(TEXTO DE LA PÁGINA):
Por Gustavo Petro
Hace unos días me encontré en mi casa con un ex general del Ejército. Me contó que de joven había estado al frente de la tarea de perseguirme y capturarme en Zipaquirá.
Me presentó a su esposa y conversamos como viejos conocidos, como ex militares de una guerra añeja, perpetua, que ambos deseamos que se acabe. Nos encontramos como amigos. Él, lleno de "victorias" militares y yo, con mis mismos deseos de joven, quizás también de victorias, si como victoria entendemos el simple hecho de seguir vivos.
Hablando con él, llegamos a la conclusión de que quienes hacen la guerra en Colombia no son en realidad los hombres de uniforme, sino los políticos, los que se apropian del poder y la riqueza.
El exgeneral me trajo un regalo que me hizo estremecer, un obsequio que me deja una herida, un dolorcillo en el corazón, una tristeza, una nostalgia. Me entregó las fotocopias del diario de campaña de “La Chiqui”: Carmenza Cardona Londoño. La jovencita que puso a sus pies al gobierno de Turbay, en la toma de la Embajada Dominicana. La mujer, pequeña de estatura, pero de inmensa valentía, que con su brazo en alto y su capucha nos puso a soñar a muchos, cuando le gritó a toda Colombia, en 1980: ¡Dignidad!
En una agenda de Ecopetrol, Carmenza, quien se hacía llamar Natalia, escribió su día a día. Narró casi cuatro meses de travesía armada por el Chocó, desde el mar donde desembarcó con sus compañeros soñadores, hasta el Alto Andagueda, ya en Risaralda.
Devoré ese diario en menos de dos horas hasta que llegué a la página en blanco que seguía a su última palabra. Ese blanco inmenso en el que más nunca escribirá ella; ese blanco que ya no se llenará de palabras; el blanco de un autor desaparecido, el blanco de las palabras que ya no estarán. Esa página en blanco, al final de su última palabra, estaba llena de su muerte en combate. Ese blanco que me dejó un nudo en la garganta, una impotencia.
Allí en esas páginas, con su clara letra femenina, volví un poco a reencontrarme. Era abril de 1981, yo tenía 21 años cuando eso. Quizás había festejado mi cumpleaños con mi mama, mi padre, y mis hermanos, quizás estaba aún tranquilo soñando revoluciones en Zipaquirá, aun estudiante de economía, mientras ella, a punta de valentía, atravesaba esas selvas espesas y esos ríos caudalosos, soportando la persecución permanente de los helicópteros y la infantería del ejército.

(MATERIAL PROPORCIONADO):
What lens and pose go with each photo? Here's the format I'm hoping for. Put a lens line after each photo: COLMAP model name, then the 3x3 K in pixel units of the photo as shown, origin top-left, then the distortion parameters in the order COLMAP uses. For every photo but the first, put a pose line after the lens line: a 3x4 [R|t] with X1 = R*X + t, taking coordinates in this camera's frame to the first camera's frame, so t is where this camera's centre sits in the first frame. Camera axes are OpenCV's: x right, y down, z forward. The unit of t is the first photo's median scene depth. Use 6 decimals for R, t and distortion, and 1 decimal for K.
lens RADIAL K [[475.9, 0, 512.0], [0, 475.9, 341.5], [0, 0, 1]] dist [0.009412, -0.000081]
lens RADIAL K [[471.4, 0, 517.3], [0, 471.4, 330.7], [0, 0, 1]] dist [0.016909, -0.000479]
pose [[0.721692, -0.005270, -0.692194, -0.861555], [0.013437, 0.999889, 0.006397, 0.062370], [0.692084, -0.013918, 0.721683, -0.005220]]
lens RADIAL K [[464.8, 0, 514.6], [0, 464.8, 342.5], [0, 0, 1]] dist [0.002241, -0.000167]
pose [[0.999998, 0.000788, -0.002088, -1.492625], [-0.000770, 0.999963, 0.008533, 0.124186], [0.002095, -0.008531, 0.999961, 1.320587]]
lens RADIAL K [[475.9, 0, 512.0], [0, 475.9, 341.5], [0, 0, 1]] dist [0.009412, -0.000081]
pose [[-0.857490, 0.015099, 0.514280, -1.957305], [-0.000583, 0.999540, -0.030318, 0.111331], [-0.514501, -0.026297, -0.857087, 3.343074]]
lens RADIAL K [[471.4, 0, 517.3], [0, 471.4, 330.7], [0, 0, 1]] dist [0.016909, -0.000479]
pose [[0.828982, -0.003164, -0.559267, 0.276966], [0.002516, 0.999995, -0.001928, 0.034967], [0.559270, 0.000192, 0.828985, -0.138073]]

(TU OBJETIVO):
Actualiza el texto de la página desde "En una agenda" hasta "ya en Risaralda." y escribe ese tramo completo con "agenda" sustituido por "libreta".

(RESPUESTA AL PROBLEMA):
En una libreta de Ecopetrol, Carmenza, quien se hacía llamar Natalia, escribió su día a día. Narró casi cuatro meses de travesía armada por el Chocó, desde el mar donde desembarcó con sus compañeros soñadores, hasta el Alto Andagueda, ya en Risaralda.